The reverse side told me that oops, your letter was damaged in the USPS sorting machinery! Our bad on that one bro! After taking the envelope out it looked like something had taken a big old bite out of the corner of the envelope.

So what was inside? A 1955 Bowman Andy Pafko of course! I looks like the toploader plastic was actually melted a bit.

Here's a closer look at the melted part. This card must have really gotten stuck in the machine. I had to cut the plastic out all around the card to rescue it because the cardboard and the plastic had sort of become one entity at the damaged point.


You may have noticed there was another card included in that toploader. Some eBay sellers will include a bonus card along with your main purchase and usually I'm pleasantly surprised by this. And if everything had gone alright in receiving the card and I then received this nice little 1981 Topps Glenn Hubbard it would have been five stars all around! But now I wonder if the damage was caused by having the second card in there making the package just that much that little bit more thick.

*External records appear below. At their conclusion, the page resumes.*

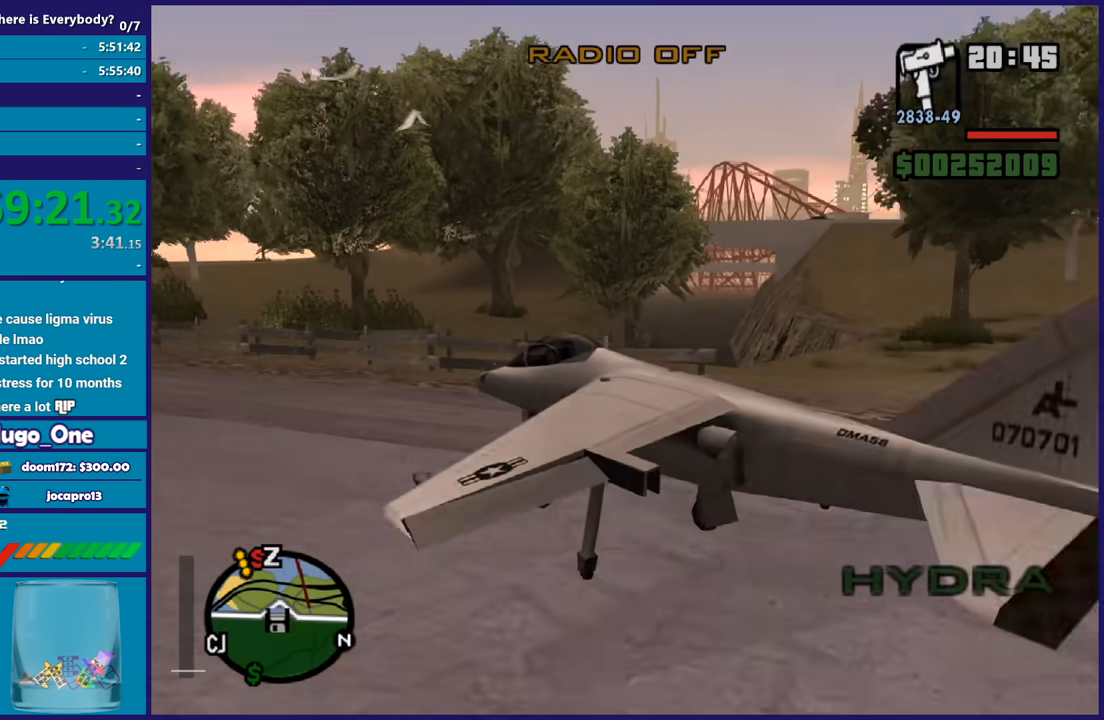
{"buttons": ["R2"], "left_stick": "center", "right_stick": "left", "button_events": [[167, "R2", "down"]]}
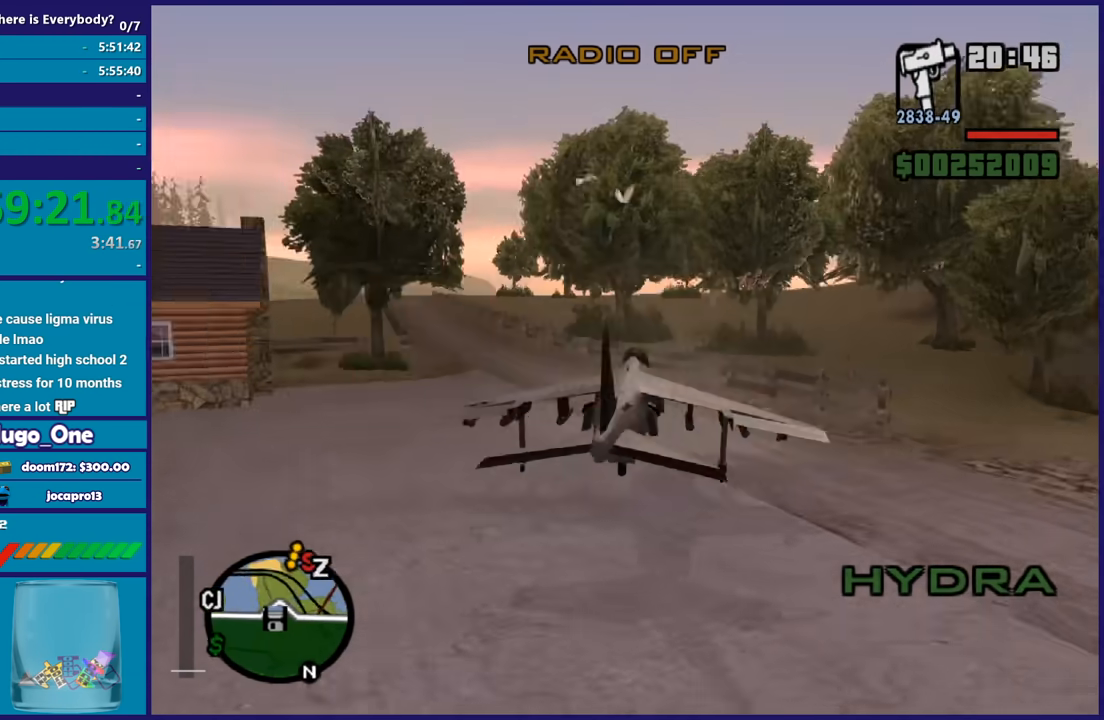
{"buttons": ["R2"], "left_stick": "center", "right_stick": "center", "button_events": []}
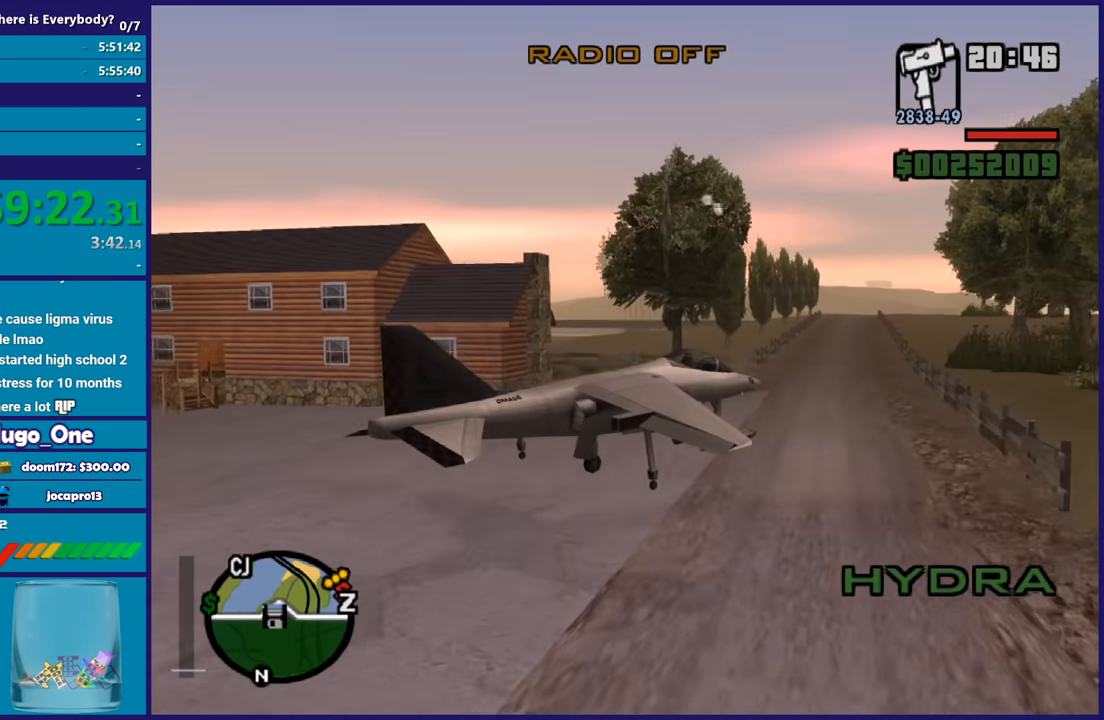
{"buttons": ["R2"], "left_stick": "center", "right_stick": "center", "button_events": []}
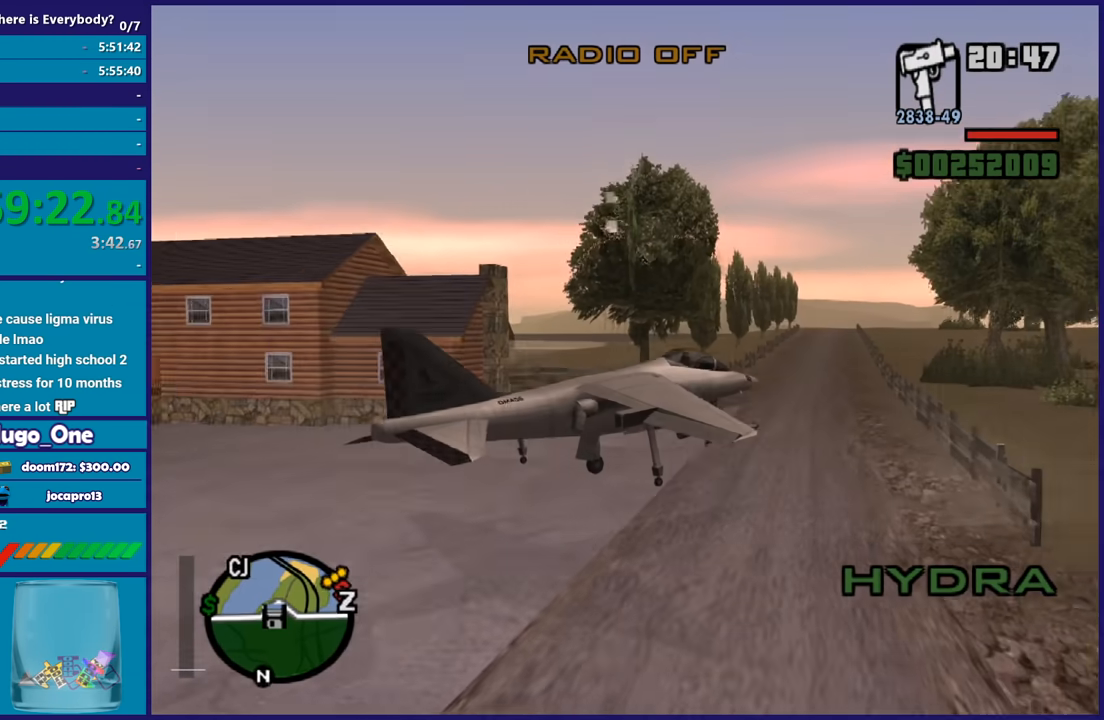
{"buttons": ["L1", "R2"], "left_stick": "down", "right_stick": "center", "button_events": [[333, "L1", "down"]]}
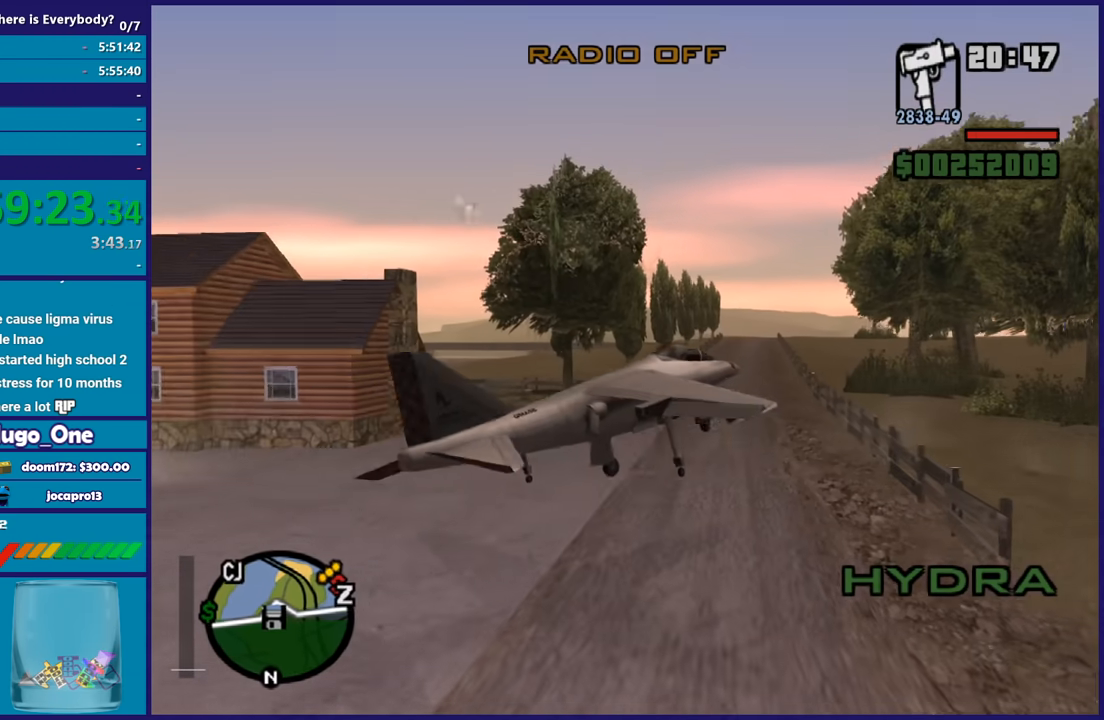
{"buttons": ["R2", "DPAD_UP"], "left_stick": "up-right", "right_stick": "center", "button_events": [[67, "L1", "up"], [434, "DPAD_UP", "down"]]}
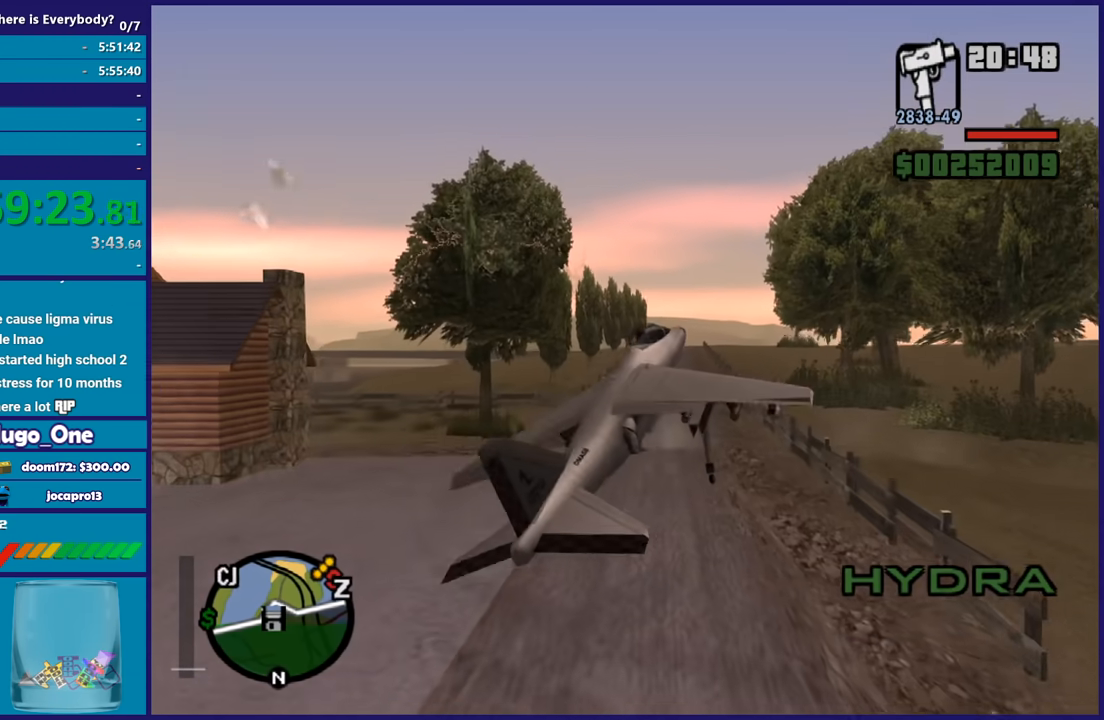
{"buttons": ["R2", "DPAD_UP"], "left_stick": "down-left", "right_stick": "center", "button_events": []}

With a little work I got the card out and put it between some heavy books to try to bring it back to a more normal state. In the end it doesn't look too bad but the damage is still obvious. This wasn't a card I was ever going to have graded, it was just another Pafko card for the collection that was listed at a great price guessed shipping. 

1955 Bowman Andy Pafko #12

I also received another eBay auction package this week from an auction that also had free shipping and the two packages couldn't have been more different. Now this is how you should mark up a package!

The funny part is that the card inside that amazing packaging was damaged...I mean to say, I was buying a damaged card. This was a 1949 Bowman Andy Pafko with an obvious crease and a chunk taken out of the bottom right corner. If you've read this blog before than you know I'm an Andy Pafko hoarder and so I'll take any of his playing days cards no matter what the condition and sometimes the damaged ones bring me a little more joy.

1949 Bowman Andy Pafko #63

So the undamaged card came to me damaged and the damaged card came packed as if it was a gem mint 10. Go figure!


Corky said…
I don't like when sellers send a card using a flimsy top loader. Have to wonder if the damage would have been as bad had they used a rigid top loader.
Dawgbones said…
You should ask your sellers, as I do, to please mark the envelope or package as "HAND SORT ONLY", this will sometimes keep it out of the crimping machine, er.. I mean sorting machine!!
Stubby said…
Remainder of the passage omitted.